Padahal, meskipun secara hukum Indonesia beruk belum masuk daftar satwa dilindungi, kekerasan tetaplah kekerasan. Membiarkan tindakan ini tanpa sanksi berarti memberi ruang bagi perilaku yang dapat mengarah pada kekerasan lebih lanjut—baik terhadap hewan maupun manusia.
Fakta Kasus yang Mengkhawatirkan
Koalisi Anti Kekerasan terhadap Satwa, yang terdiri dari Animal Voice Indonesia, Jakarta Animal Aid Network (JAAN), dan Animal Lawyer Indonesia, telah mengajukan laporan resmi ke Polres Labuhanbatu Selatan. Laporan disertai dengan bukti video dan dasar hukum yang relevan.
Namun, meski pelaku sempat ditangkap, ia dibebaskan dengan dalih beruk sudah mati sebelum penyidikan tuntas dan kasus tidak naik menjadi Laporan Polisi (LP).
Status Konservasi Beruk di Dunia
Secara internasional, beruk berstatus Terancam Punah (Endangered) menurut IUCN Red List sejak Maret 2022. Status ini diberikan karena populasi beruk diperkirakan turun lebih dari 50% dalam tiga generasi terakhir akibat hilangnya habitat, perburuan, dan eksploitasi.
Beruk juga tercatat dalam Appendiks II CITES, yang mengatur ketat perdagangan internasional spesies terancam punah. Dengan status ini, seharusnya keberadaan beruk menjadi perhatian serius, meskipun perlindungan hukumnya di Indonesia belum optimal.
Bukan Sekadar Isu Satwa, Tapi Isu Kemanusiaan
Kekerasan terhadap hewan sering kali menjadi cerminan hilangnya empati. Penelitian menunjukkan bahwa pelaku kekerasan terhadap hewan memiliki potensi besar untuk melakukan kekerasan terhadap manusia di kemudian hari.

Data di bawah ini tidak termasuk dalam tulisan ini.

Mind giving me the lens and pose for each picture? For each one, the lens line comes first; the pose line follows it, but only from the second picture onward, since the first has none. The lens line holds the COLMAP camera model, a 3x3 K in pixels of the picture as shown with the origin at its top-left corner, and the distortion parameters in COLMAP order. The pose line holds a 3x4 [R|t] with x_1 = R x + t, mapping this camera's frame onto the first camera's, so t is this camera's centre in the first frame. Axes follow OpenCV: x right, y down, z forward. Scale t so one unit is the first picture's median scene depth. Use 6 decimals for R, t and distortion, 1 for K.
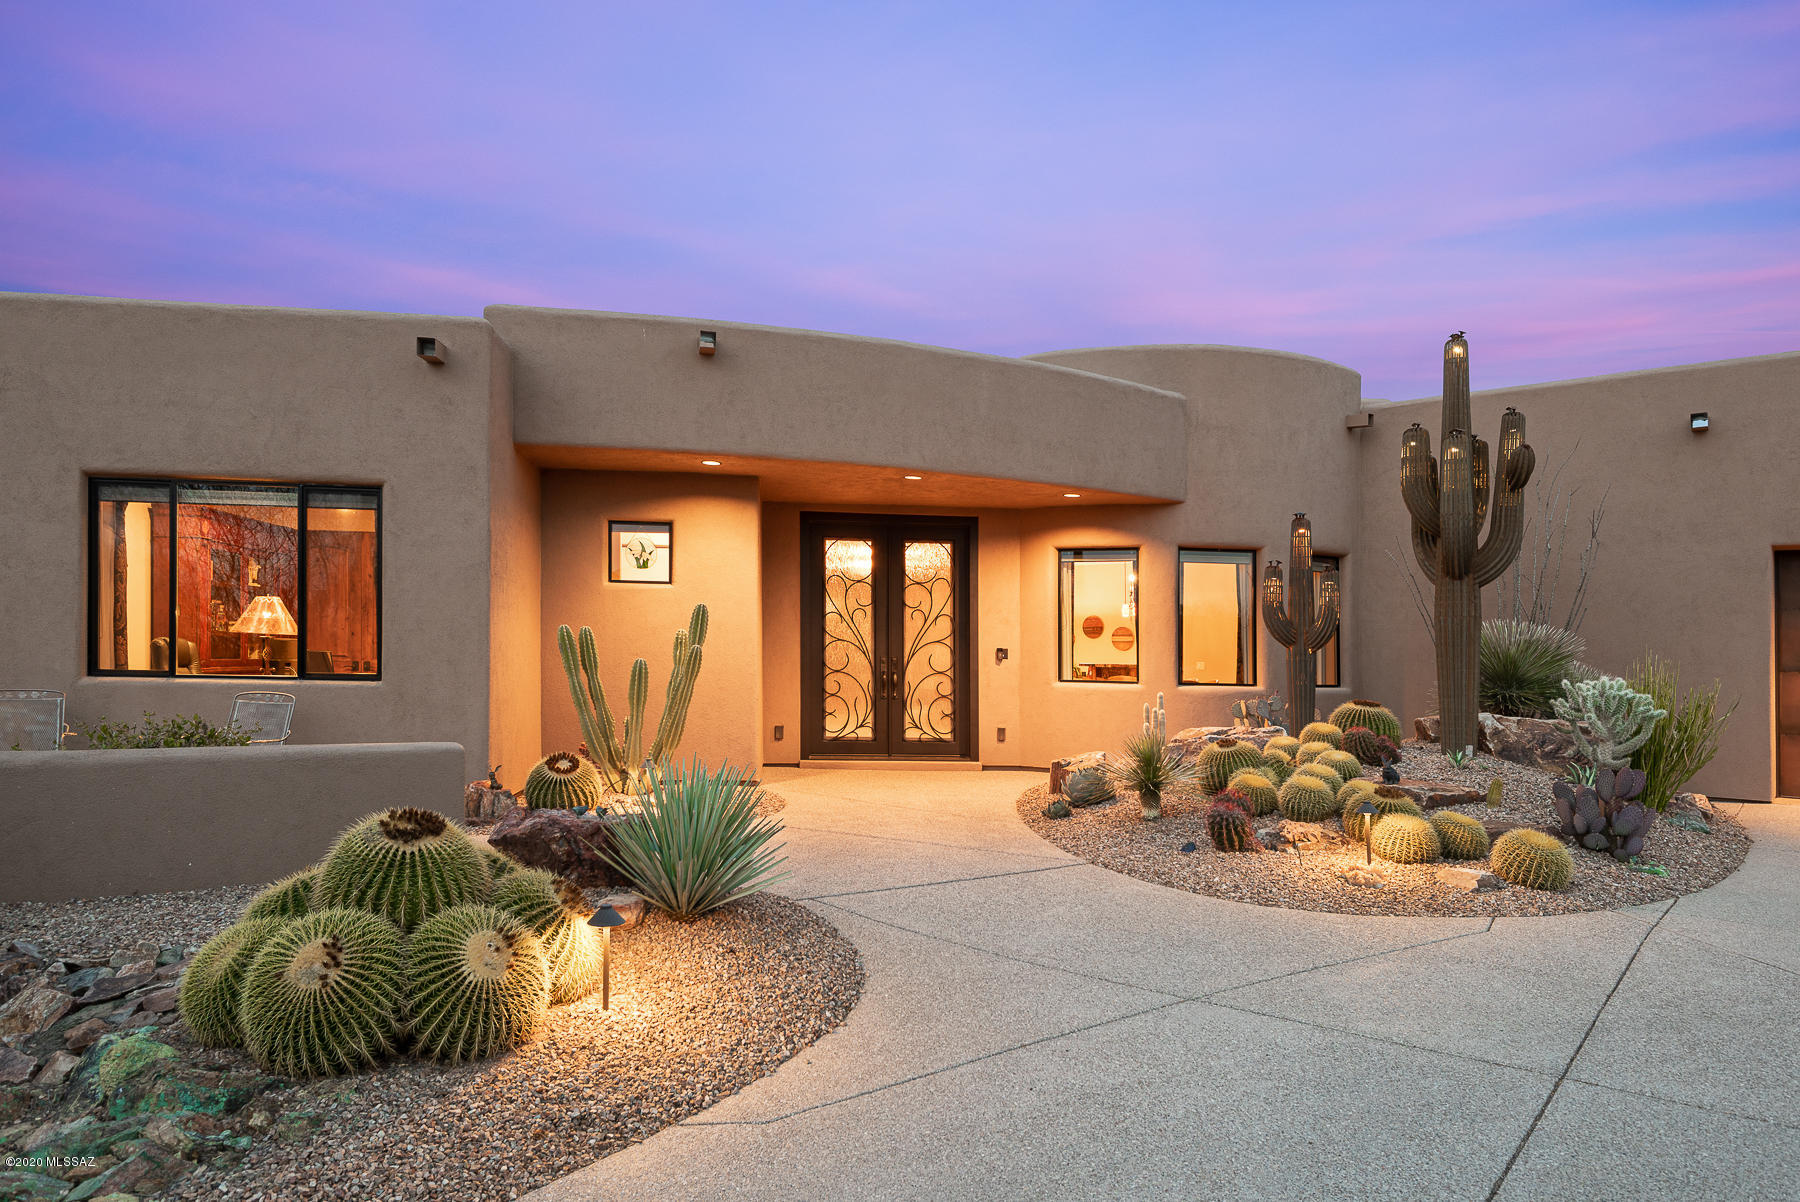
lens RADIAL K [[1151.3, 0, 901.5], [0, 1151.3, 603.8], [0, 0, 1]] dist [0.003504, 0.000906]
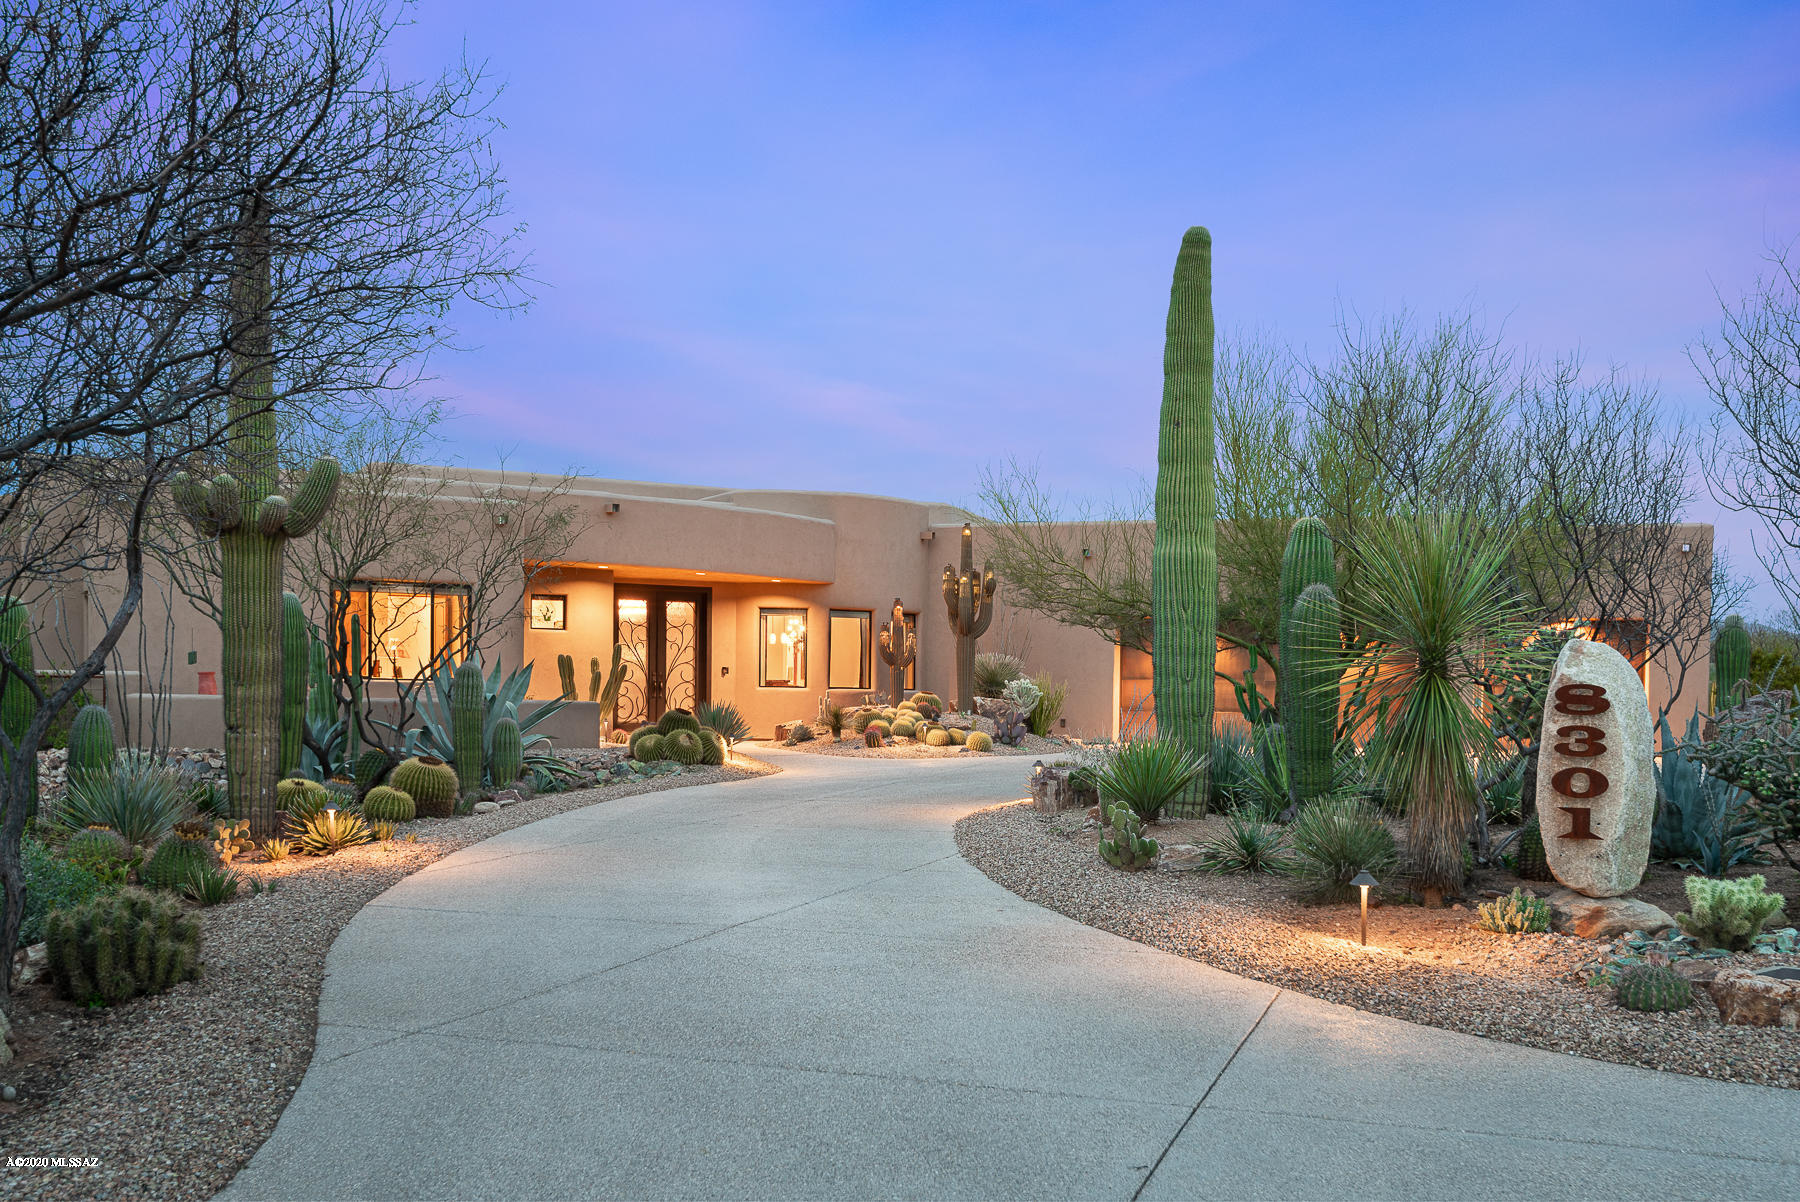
lens RADIAL K [[1818.5, 0, 899.8], [0, 1818.5, 604.3], [0, 0, 1]] dist [-0.004285, 0.000000]
pose [[0.937920, 0.013732, 0.346581, -0.681576], [-0.014284, 0.999898, -0.000963, -0.061362], [-0.346559, -0.004048, 0.938020, -1.795342]]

Membebaskan pelaku yang jelas-jelas melakukan penyiksaan terekam video bukan hanya bentuk pembiaran, tetapi juga ancaman bagi masyarakat. Kasus ini dapat menjadi preseden buruk: bahwa kekerasan yang direkam dan disebarkan tidak akan ditindak tegas.
Tuntutan Masyarakat Sipil
Koalisi dan para aktivis hewan menuntut:
-
Penegakan hukum yang adil terhadap pelaku kekerasan, tanpa memandang status perlindungan satwa.
-
Kajian ulang daftar satwa dilindungi di Indonesia agar mengikuti perkembangan status konservasi global.
-
Edukasi publik untuk menumbuhkan empati dan mencegah kekerasan lintas spesies.
Seruan untuk Bertindak!
Kasus ini adalah pengingat bahwa perlindungan satwa bukan hanya soal satwa itu sendiri, tetapi juga tentang membangun masyarakat yang beradab. Kekerasan, dalam bentuk apa pun, tidak boleh dibiarkan.
Mari bersuara dan mengawal proses hukum agar tidak berhenti di tengah jalan. Karena ketika kita membiarkan kekerasan terhadap makhluk tak berdaya, kita sedang mengikis kemanusiaan kita sendiri.